### Your task
Every entry should be returned unchanged, with the pictures omitted.

### Records shown
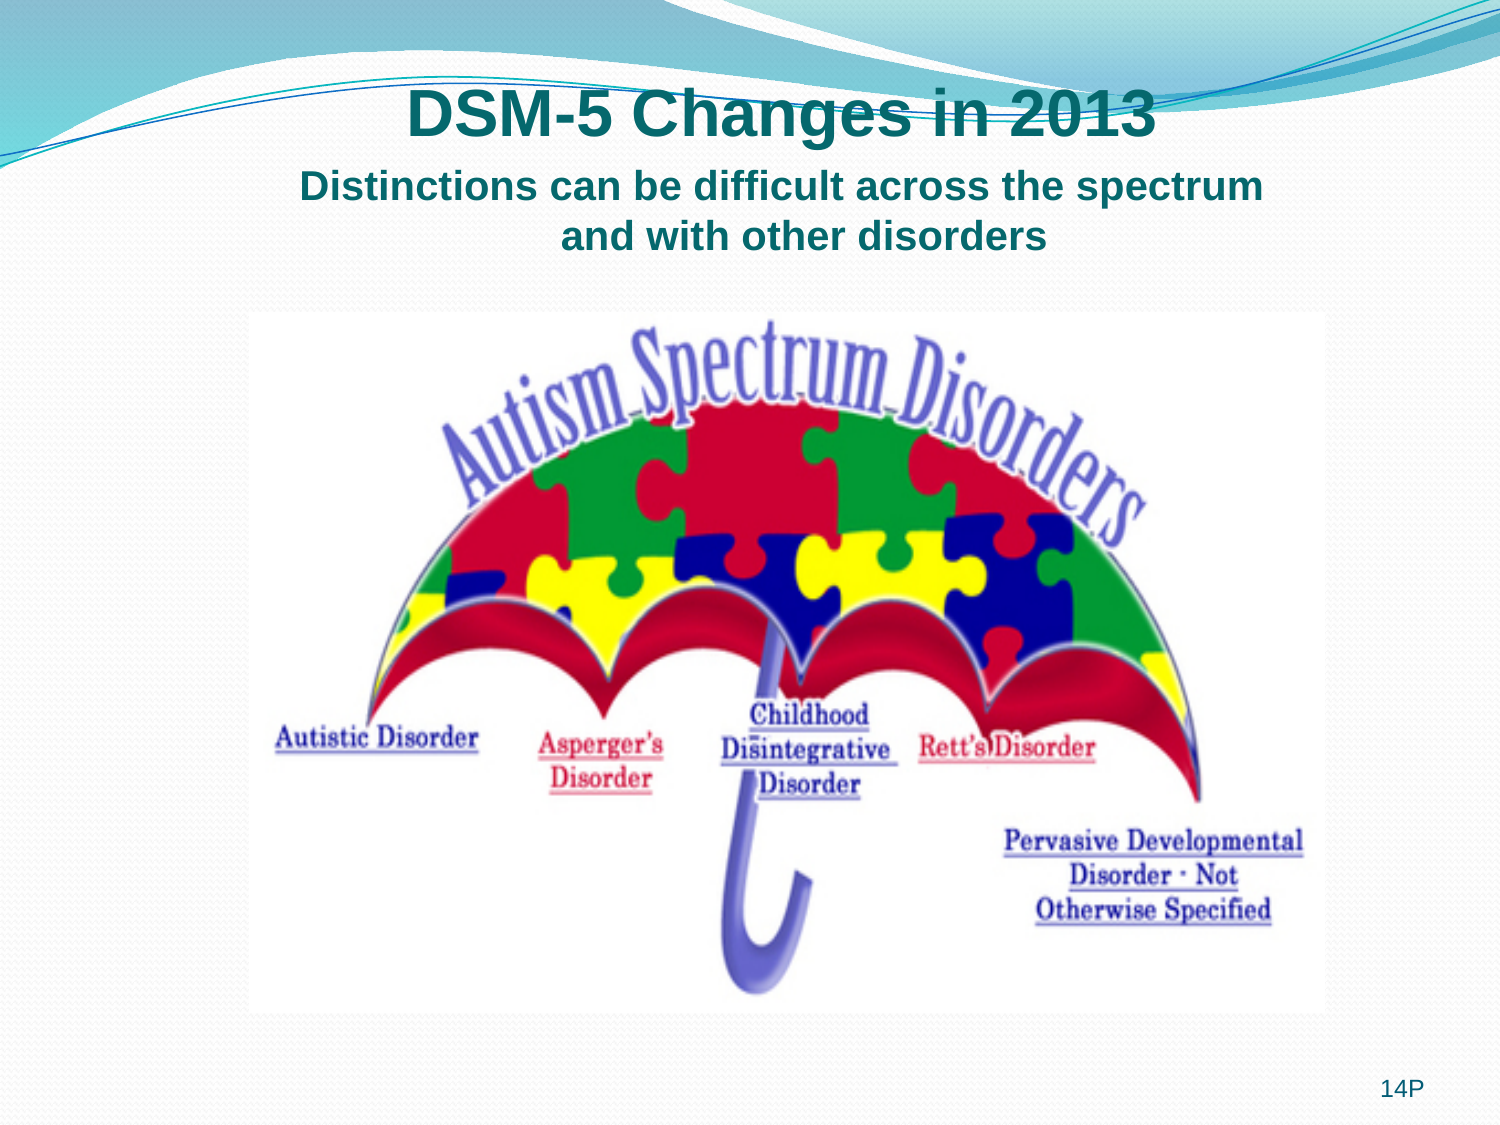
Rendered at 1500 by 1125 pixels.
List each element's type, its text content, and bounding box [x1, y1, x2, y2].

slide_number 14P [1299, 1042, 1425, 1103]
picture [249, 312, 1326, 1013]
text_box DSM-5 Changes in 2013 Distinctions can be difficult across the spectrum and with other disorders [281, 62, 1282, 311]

### Result of this task
Rendered at 1500 by 1125 pixels.
List each element's type, its text content, and bounding box [x1, y1, x2, y2].

slide_number 14P [1299, 1042, 1425, 1103]
picture [249, 312, 1326, 1013]
text_box DSM-5 Changes in 2013 Distinctions can be difficult across the spectrum and with other disorders [281, 62, 1282, 311]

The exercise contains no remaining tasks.